==== THE DATA

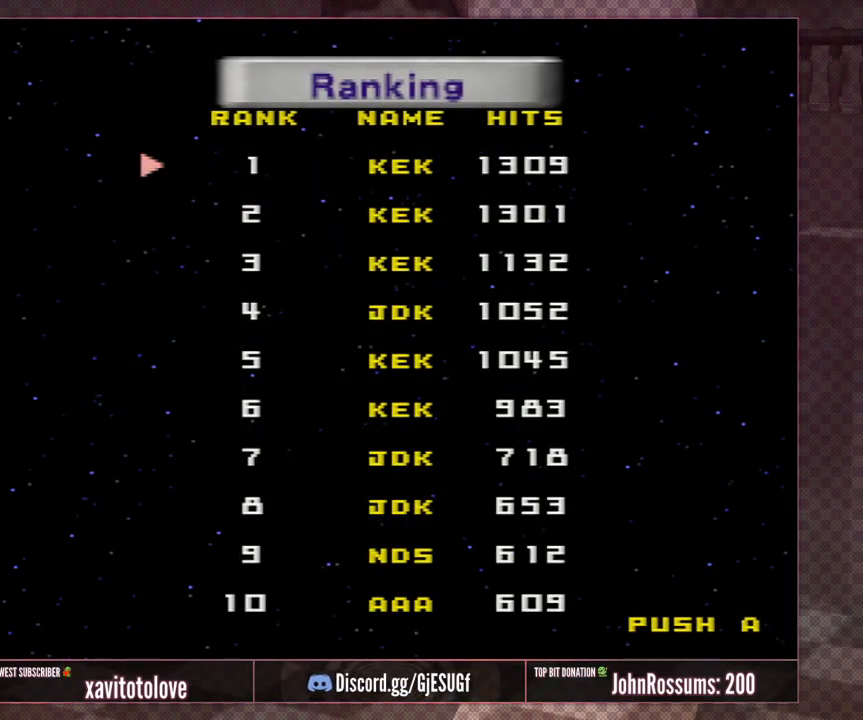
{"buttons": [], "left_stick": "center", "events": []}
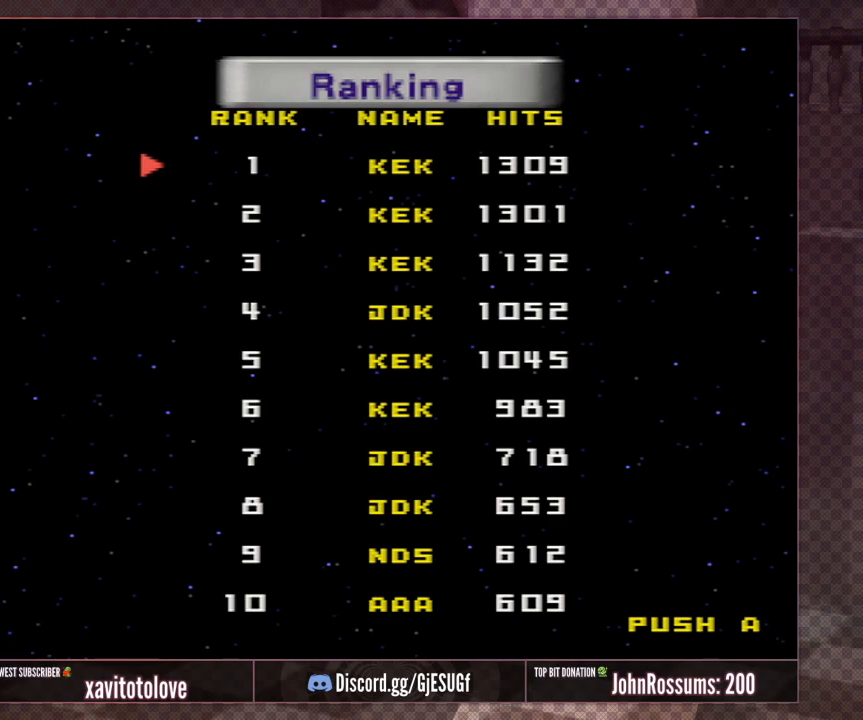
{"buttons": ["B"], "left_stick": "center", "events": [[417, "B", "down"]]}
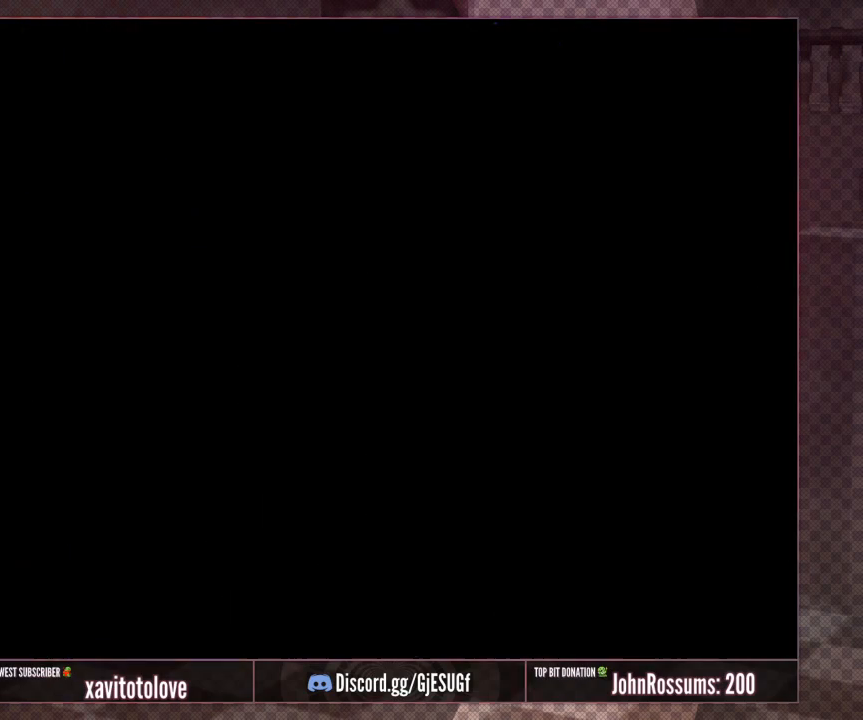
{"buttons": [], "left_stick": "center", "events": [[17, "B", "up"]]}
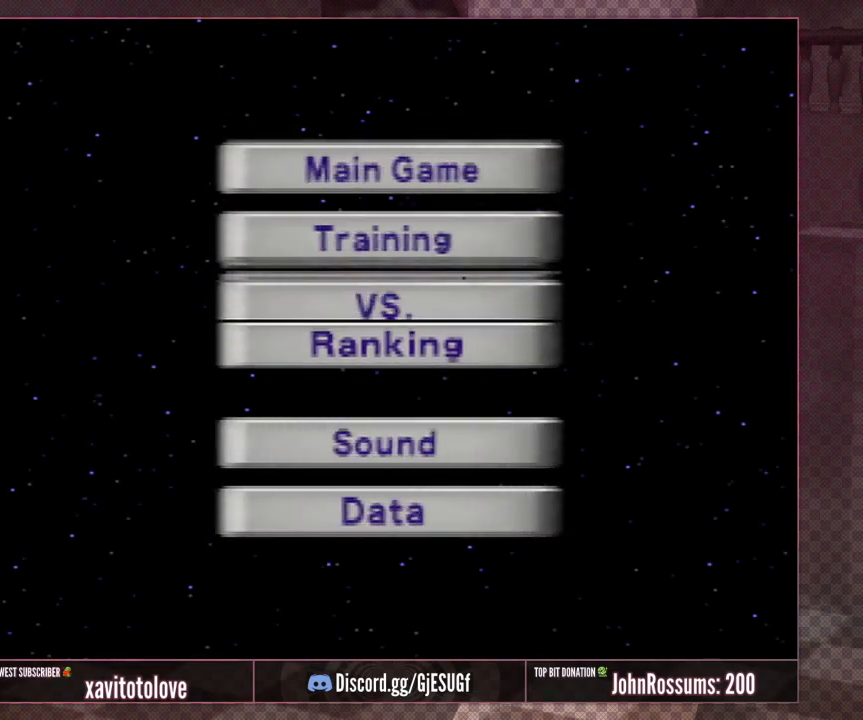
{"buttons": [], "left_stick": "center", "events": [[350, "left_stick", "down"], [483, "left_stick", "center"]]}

========
==== THE DATA

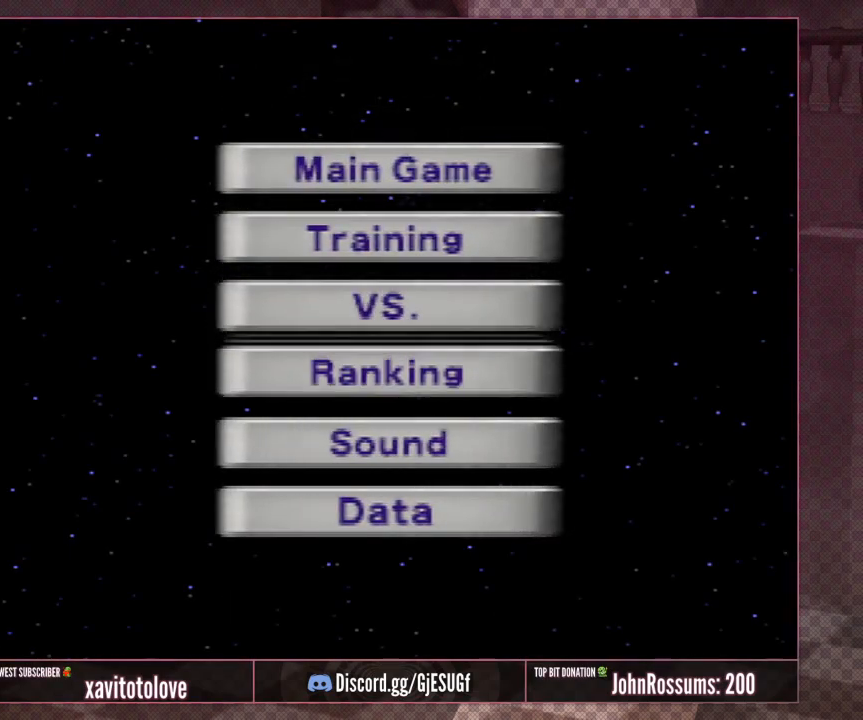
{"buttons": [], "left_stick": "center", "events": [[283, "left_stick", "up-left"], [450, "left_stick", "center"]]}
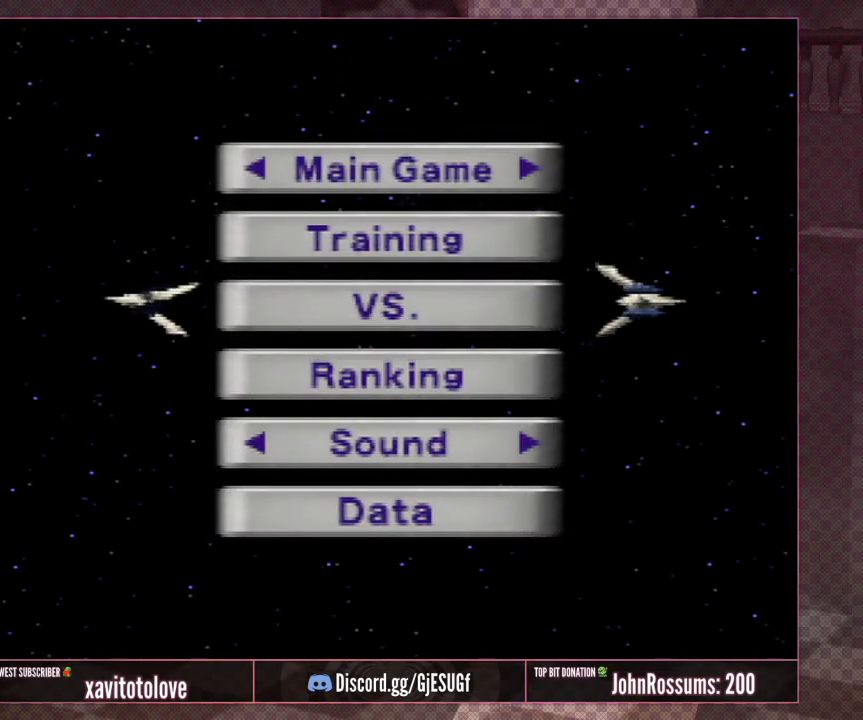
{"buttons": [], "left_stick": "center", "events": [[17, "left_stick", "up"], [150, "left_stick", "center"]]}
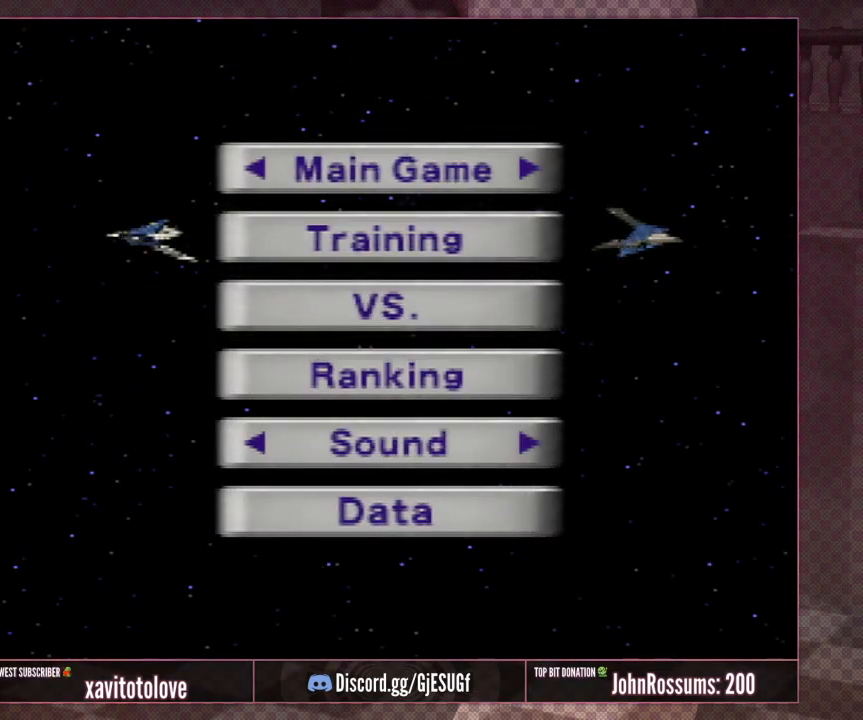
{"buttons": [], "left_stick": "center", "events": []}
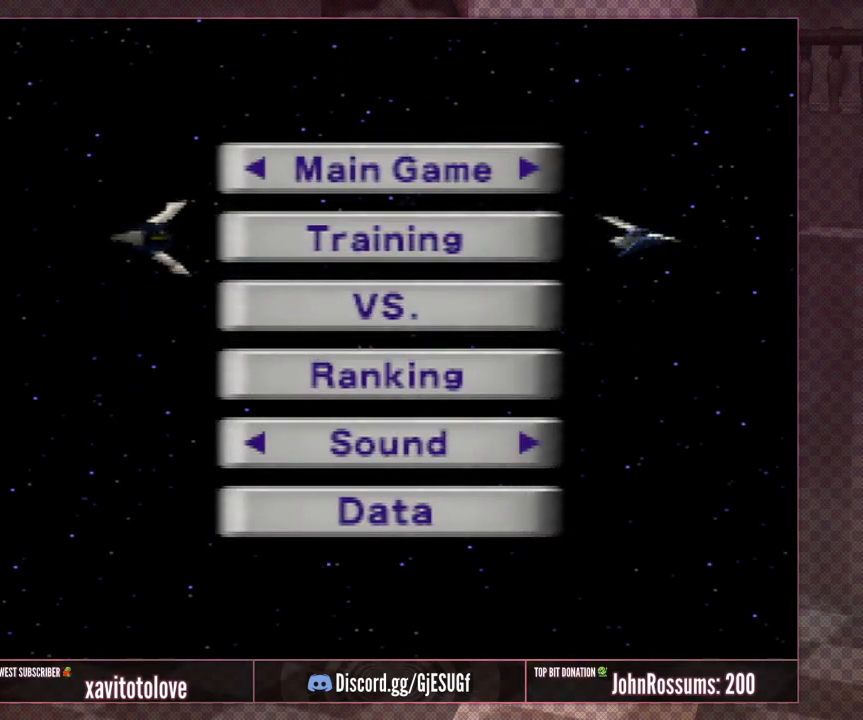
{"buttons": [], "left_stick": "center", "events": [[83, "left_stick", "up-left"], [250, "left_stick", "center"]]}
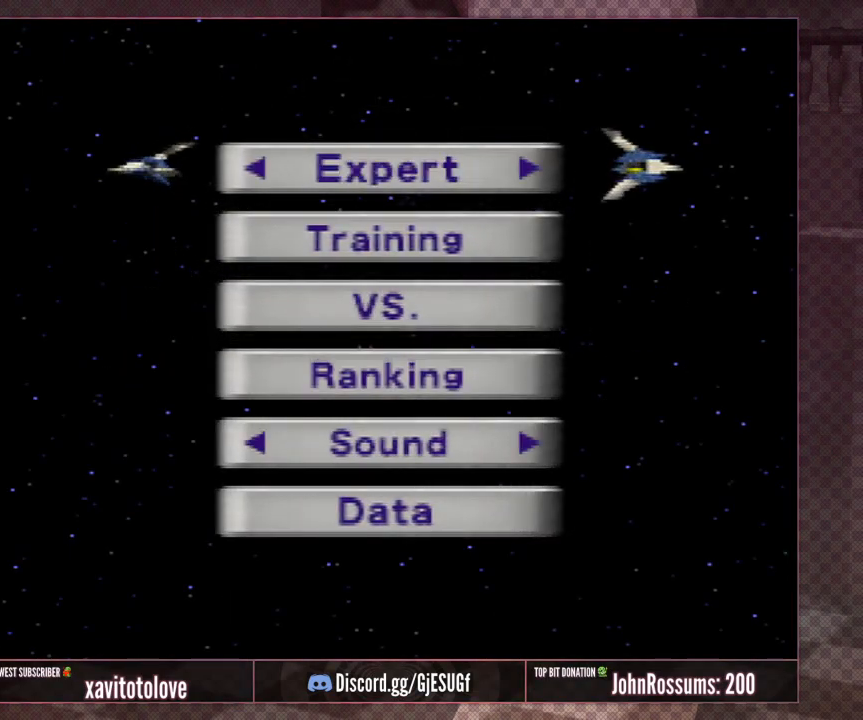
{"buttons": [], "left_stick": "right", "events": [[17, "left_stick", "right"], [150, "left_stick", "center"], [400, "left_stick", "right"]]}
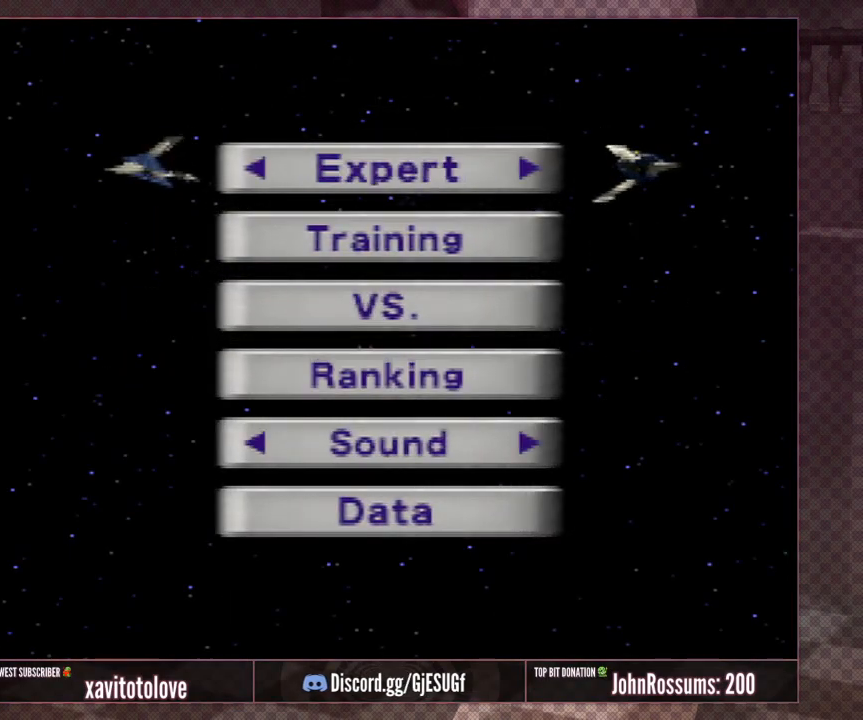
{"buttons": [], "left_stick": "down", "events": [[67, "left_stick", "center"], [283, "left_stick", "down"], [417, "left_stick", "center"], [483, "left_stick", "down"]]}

========

* _TASK INSTRUCTIONS_
Please return every line in the data that includes the string "down".

* _RESULT FOR THIS TASK_
{"buttons": ["B"], "left_stick": "center", "events": [[417, "B", "down"]]}
{"buttons": [], "left_stick": "center", "events": [[350, "left_stick", "down"], [483, "left_stick", "center"]]}
{"buttons": [], "left_stick": "down", "events": [[67, "left_stick", "center"], [283, "left_stick", "down"], [417, "left_stick", "center"], [483, "left_stick", "down"]]}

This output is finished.